Change to Public Service Loan Forgiveness Voided
The federal court for the District of Columbia recently ruled in favor of a few lawyers who were denied forgiveness for their student loans under the Public Service Loan Forgiveness program.
In short, the court held that the lawyers who were told by FedLoan Servicing that their employment qualified for the forgiveness program could not have that promise rescinded. Additionally, the court vacated the new standards that the Department of Education and FedLoan Servicing used to justify these denials, as it found the new standards to have been implemented arbitrarily and capriciously.
Just Not Fair
For three of the four individual plaintiffs in the case, the court explained that each had received notices that their employment and payment history qualified for Public Service Loan Forgiveness directly by FedLoan Servicing. Unfortunately, after the DOE's new standards on what employment actually qualified were put into effect, the plaintiffs all received updated notices explaining that they no longer qualified.
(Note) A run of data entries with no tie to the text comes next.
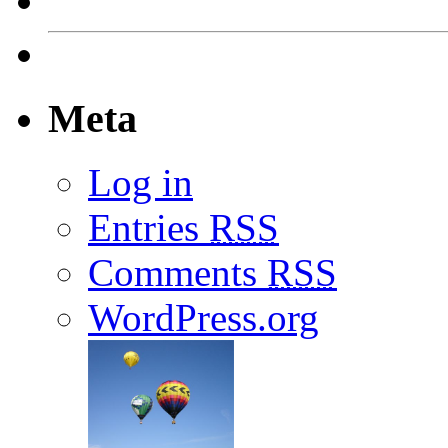
Meta
Log in
Entries
RSS
Comments
RSS
WordPress.org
The court went into detail about how each of the lawyers' student debt actually increased due to their utilization of the program because they were on Income Based Repayment plans which failed to even cover the interest on the loans, so each year, the loan amounts actually increased. Effectively, after years of public service, diligently adhering to an IBR plan on the expectation that their loans would be forgiven, these plaintiffs owed even more money, and were told forgiveness was off the table.
The court's decision rests upon the Administrative Procedures Act, and the fact that the decision to change the standard for evaluating PSLF was a "final agency decision." While the DOE contended that the decisions on the individual plaintiffs PSLF were "interlocutory" and "subject to change," the court explained that the individual borrowers' reliance on the prior decisions rendered those decisions final.